Controvalore ed equo scambio
Attribuire un corretto valore alle cose
PERCHÉ PAGARE REIKI?
Perché pagare Reiki? Alcune persone, pensando al Reiki, collocano il metodo di Usui in un ambito spirituale e faticano ad accostare ad esso un prezzo che, ovviamente, è del tutto legato alla materialità. Queste persone, o in modo educato o in modo aggressivo, chiedono perché si debba pagare il Reiki. Perché si deve pagare il pane? Perchè si deve pagare il parrucchiere? Perché si deve pagare per avere un paio di scarpe? È ovvio, perché a monte di un prodotto o di una prestazione c'è il lavoro di una persona che a sua volta deve guadagnare per vivere.
Funziona così nel nostro sistema socio-economico. Non solo: profondamente radicato nell'immaginario collettivo c'è il concetto che più una cosa costa, più vale, meno costa, meno vale. Se poi è gratis diventiamo facilmente diffidenti.
Siamo stati educati a dare valore alle cose in termini di denaro. E poiché il denaro è il mezzo di scambio più largamente diffuso, pagare per avere qualcosa è il modo che abbiamo per valorizzare non solo la cosa che compriamo, ma anche la scelta di comprarla.
Tirare fuori dalle proprie tasche il giusto controvalore è il modo concreto che abbiamo per manifestare l'interesse per la cosa acquistata, e il nostro impegno per averla. Certo c'è differenza tra un controvalore "giusto" e una speculazione arbitraria.
Ma regalare un seminario Reiki o un trattamento Reiki sarebbe nella maggior parte dei casi un errore, in quanto non responsabilizzeremmo chi riceve questo dono e, in fin dei conti, in qualche misura gli mancheremmo di rispetto. Ogni persona ha il diritto di potersi sdebitare per ciò che riceve. Il senso del debito può essere un pesante fardello e l'anticamera per future manipolazioni.
Laura Fezia, insegnante di Reiki, giornalista e scrittrice, dando un contributo a questo scottante tema dice che «accade la stessa cosa con gli animali: non regalate MAI dei cuccioli! Fateveli pagare, magari una cifra modesta, in proporzione alle possibilità reali di chi ve li chiede: avrete una piccola assicurazione in più che quella bestiolina non farà una brutta fine! Per ciò che riguarda i trattamenti, il discorso è molto semplice: facendoli pagare non si rischia di creare dipendenze.
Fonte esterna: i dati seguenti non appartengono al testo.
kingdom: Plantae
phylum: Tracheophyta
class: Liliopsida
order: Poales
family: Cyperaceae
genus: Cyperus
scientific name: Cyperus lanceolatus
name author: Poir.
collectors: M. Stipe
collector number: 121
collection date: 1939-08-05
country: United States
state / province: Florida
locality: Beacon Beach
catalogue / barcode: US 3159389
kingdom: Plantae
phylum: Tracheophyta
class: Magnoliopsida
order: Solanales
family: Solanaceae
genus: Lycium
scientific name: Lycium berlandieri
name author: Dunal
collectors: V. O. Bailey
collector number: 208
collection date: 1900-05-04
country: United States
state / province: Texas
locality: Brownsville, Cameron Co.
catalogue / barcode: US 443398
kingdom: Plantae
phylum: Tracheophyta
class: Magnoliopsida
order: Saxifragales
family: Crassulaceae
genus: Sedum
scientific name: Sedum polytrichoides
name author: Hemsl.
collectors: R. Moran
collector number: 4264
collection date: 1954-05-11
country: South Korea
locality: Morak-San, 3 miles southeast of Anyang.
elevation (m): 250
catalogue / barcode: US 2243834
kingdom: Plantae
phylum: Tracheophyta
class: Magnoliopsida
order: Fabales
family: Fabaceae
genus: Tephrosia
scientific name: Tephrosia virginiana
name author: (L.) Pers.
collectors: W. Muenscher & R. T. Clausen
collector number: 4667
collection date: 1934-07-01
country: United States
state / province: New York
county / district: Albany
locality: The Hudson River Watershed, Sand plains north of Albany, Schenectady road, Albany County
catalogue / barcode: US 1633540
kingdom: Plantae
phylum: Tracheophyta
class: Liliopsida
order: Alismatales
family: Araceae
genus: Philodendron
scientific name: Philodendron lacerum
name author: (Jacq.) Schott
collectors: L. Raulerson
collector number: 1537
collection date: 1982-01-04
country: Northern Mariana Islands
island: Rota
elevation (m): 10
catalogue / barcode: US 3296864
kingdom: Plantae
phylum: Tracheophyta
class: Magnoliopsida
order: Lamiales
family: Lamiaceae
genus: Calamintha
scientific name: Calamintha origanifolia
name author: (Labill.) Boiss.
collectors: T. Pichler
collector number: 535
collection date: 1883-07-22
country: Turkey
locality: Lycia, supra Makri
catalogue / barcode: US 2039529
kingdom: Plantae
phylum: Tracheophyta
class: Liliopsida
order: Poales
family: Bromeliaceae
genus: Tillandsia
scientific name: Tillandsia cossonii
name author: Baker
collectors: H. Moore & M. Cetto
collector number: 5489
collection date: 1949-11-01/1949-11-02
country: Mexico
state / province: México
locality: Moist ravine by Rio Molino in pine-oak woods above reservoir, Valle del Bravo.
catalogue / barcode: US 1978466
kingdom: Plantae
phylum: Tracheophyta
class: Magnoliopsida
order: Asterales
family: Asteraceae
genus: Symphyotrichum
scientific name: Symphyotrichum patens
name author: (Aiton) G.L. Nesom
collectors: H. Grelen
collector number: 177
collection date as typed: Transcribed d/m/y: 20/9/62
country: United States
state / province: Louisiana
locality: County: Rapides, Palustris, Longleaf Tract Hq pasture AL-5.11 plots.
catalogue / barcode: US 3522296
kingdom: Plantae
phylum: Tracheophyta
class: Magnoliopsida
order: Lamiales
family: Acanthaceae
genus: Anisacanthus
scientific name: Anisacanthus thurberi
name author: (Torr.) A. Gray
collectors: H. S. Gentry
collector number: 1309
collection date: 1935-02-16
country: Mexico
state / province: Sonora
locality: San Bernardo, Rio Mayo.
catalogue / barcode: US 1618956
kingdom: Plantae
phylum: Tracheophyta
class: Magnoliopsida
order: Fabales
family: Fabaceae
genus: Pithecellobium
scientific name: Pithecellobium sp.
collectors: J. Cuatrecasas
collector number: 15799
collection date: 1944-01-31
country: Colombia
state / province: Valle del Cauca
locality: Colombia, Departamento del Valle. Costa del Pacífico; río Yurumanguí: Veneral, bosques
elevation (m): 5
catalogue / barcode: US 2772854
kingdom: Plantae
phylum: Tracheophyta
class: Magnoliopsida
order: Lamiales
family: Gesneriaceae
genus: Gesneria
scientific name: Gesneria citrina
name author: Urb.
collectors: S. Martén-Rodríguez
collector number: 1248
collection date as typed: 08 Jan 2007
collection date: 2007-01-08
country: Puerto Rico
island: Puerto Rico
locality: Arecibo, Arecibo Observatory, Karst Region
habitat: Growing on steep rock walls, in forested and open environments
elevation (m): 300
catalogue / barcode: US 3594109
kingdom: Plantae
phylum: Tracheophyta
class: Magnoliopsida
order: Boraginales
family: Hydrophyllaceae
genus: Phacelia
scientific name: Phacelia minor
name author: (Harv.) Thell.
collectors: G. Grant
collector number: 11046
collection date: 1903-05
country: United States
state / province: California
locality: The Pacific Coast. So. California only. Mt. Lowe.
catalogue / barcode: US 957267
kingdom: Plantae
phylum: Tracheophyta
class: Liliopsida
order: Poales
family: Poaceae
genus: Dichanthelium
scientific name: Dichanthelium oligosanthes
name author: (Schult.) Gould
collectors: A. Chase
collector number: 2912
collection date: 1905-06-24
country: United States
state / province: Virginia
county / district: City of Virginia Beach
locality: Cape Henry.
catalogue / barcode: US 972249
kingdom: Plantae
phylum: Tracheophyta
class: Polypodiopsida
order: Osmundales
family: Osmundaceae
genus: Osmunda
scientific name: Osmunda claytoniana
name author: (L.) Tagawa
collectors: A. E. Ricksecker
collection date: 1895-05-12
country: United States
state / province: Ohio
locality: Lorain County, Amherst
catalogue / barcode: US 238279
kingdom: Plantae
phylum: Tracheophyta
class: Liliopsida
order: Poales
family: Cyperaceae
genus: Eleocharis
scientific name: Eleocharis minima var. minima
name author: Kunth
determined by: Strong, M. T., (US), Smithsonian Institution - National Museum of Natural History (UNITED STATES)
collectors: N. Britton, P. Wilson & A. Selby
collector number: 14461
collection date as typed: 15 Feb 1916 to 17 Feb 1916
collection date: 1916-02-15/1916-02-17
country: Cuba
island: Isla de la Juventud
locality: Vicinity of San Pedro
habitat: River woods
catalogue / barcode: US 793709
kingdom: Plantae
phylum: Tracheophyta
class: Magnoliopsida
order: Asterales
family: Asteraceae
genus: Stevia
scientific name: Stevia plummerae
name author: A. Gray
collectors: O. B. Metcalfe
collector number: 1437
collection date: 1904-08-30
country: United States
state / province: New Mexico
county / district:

Il compito di ogni maestro di Reiki dovrebbe essere quello di insegnarlo, non di eseguire trattamenti…
Reiki va pagato come ogni strumento prezioso. Difficilmente troverete chi vi tira dietro gratis una lavatrice nuova di zecca o un'automobile o un computer: se volete procurarveli, vi tocca aprire il portafogli e contribuire in tal modo allo scambio. Punto e basta: non ci sono altri motivi! Se ritenete che il benessere di corpo, mente, emozioni e spirito non debba avere un prezzo, fatene a meno: ma allora smettete anche di andare in palestra, al cinema, al centro estetico, dal parrucchiere, dal medico, a giocare a tennis, a fare viaggi, di acquistare libri e CD, di fare la spesa. ecc…!
C'è chi è stranamente convinto che coloro che si occupano di qualcosa che ha a che fare con il benessere (fisico o spirituale che sia) debbano lavorare gratis: se non lo fanno né il parroco, né il medico, perché dovrebbe farlo un master Reiki? Dici che il tuo parroco non ti ha mai chiesto una lira e nemmeno il tuo medico dell'antica "mutua"? E l'otto per mille alla Chiesa cattolica che versi con la dichiarazione dei redditi? E la quota che paghi al (dis)servizio sanitario nazionale?
Nulla è gratis, nemmeno ciò che sembra…» (Laura Fezia)
E se vi capita di trovarvi di fronte all'opportunità di scegliere voi il "giusto" controvalore per ciò che ricevete nel Reiki, ricordatevi che l'energia è gratis in quanto prezioso dono dell'universo, ma l'insegnante di Reiki ci dà il suo tempo, la sua competenza, la sua professionalità, tutti fattori acquisiti in anni o decenni di corsi di formazione certo non gratuiti. Inoltre, l'insegnante paga poi l'affitto di un centro atto a condurre in modo appropriato dei seminari.
E l'insegnante può continuare a fare come si deve il suo lavoro, magari a tempo pieno, garantendo così maggiormente il fruitore, proprio perché riceve un controvalore che gli permette di vivere.